• **VORLIEGENDER TEXT**:
____________________
Aber Bernd hat – wie wir alle – ein gewisses „Stress-Budget“. Wenn dieses ständig am Limit ist, weil Unwohlsein, Sorge und Angst es auffressen, dann bleibt ihm keine Kapazität mehr für irgendetwas Neues. Er wird angespannt, misstrauisch und fühlt sich gezwungen, sich zu verteidigen – einfach, damit nicht noch mehr auf ihn einprasselt.

Wenn wir es jedoch schaffen, Unwohlsein in Wohlbefinden, Sorge in Zuversicht und Angst in Vertrauen zu verwandeln, entsteht etwas Magisches: Bernd bleibt entspannt. Dinge, die ihn früher völlig aus der Haut fahren ließen, prallen immer mehr ab – weil er endlich einen Weg gefunden hat, ruhig und gelassen zu bleiben.
____________________
• **BEREITGESTELLTE DATEN**:
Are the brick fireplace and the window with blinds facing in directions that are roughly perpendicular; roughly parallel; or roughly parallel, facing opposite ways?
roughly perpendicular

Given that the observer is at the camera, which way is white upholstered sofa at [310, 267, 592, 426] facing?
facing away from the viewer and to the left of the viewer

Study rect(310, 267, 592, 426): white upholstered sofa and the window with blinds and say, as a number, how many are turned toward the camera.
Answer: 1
____________________
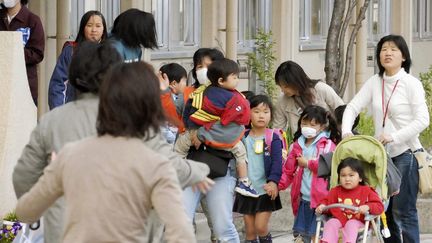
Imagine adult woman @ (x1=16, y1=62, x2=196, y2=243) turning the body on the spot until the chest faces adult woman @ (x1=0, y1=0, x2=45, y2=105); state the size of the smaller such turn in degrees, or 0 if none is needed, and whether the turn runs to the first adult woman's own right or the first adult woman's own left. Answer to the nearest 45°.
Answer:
____________________
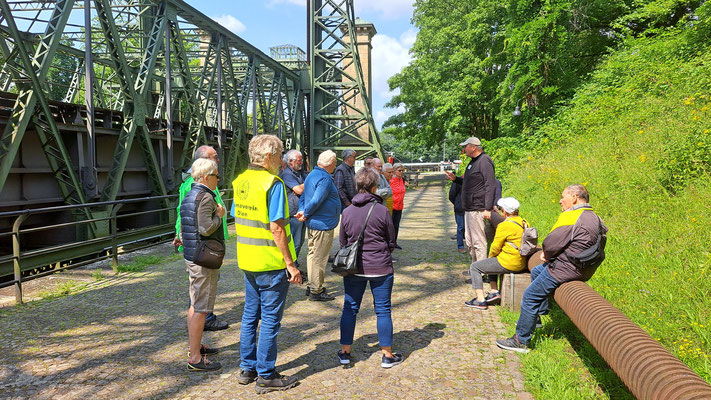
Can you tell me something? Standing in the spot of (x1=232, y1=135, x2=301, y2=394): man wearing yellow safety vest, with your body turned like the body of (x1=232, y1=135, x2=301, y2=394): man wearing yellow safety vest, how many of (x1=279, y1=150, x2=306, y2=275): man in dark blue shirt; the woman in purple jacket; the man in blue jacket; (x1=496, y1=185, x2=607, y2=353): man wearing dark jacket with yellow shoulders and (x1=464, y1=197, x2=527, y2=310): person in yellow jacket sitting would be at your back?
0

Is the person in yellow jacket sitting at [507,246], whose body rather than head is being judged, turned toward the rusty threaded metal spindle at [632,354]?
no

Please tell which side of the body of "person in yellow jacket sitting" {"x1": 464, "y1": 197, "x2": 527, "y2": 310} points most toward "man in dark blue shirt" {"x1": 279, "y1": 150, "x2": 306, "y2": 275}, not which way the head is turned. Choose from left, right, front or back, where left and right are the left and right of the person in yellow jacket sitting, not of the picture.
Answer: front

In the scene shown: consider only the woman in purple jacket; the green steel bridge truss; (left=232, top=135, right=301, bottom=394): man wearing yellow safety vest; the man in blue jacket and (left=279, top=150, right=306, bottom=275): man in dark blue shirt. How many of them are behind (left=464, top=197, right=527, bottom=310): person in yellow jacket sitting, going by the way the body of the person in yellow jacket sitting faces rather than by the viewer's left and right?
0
____________________
Kopiere aus dem vorliegenden Text wortgetreu den Abschnitt zwischen „Aber Bernd hat“ und „auf ihn einprasselt.“, beide eingeschlossen. Die Daten stammen aus einer anderen Quelle als der Text.

Aber Bernd hat – wie wir alle – ein gewisses „Stress-Budget“. Wenn dieses ständig am Limit ist, weil Unwohlsein, Sorge und Angst es auffressen, dann bleibt ihm keine Kapazität mehr für irgendetwas Neues. Er wird angespannt, misstrauisch und fühlt sich gezwungen, sich zu verteidigen – einfach, damit nicht noch mehr auf ihn einprasselt.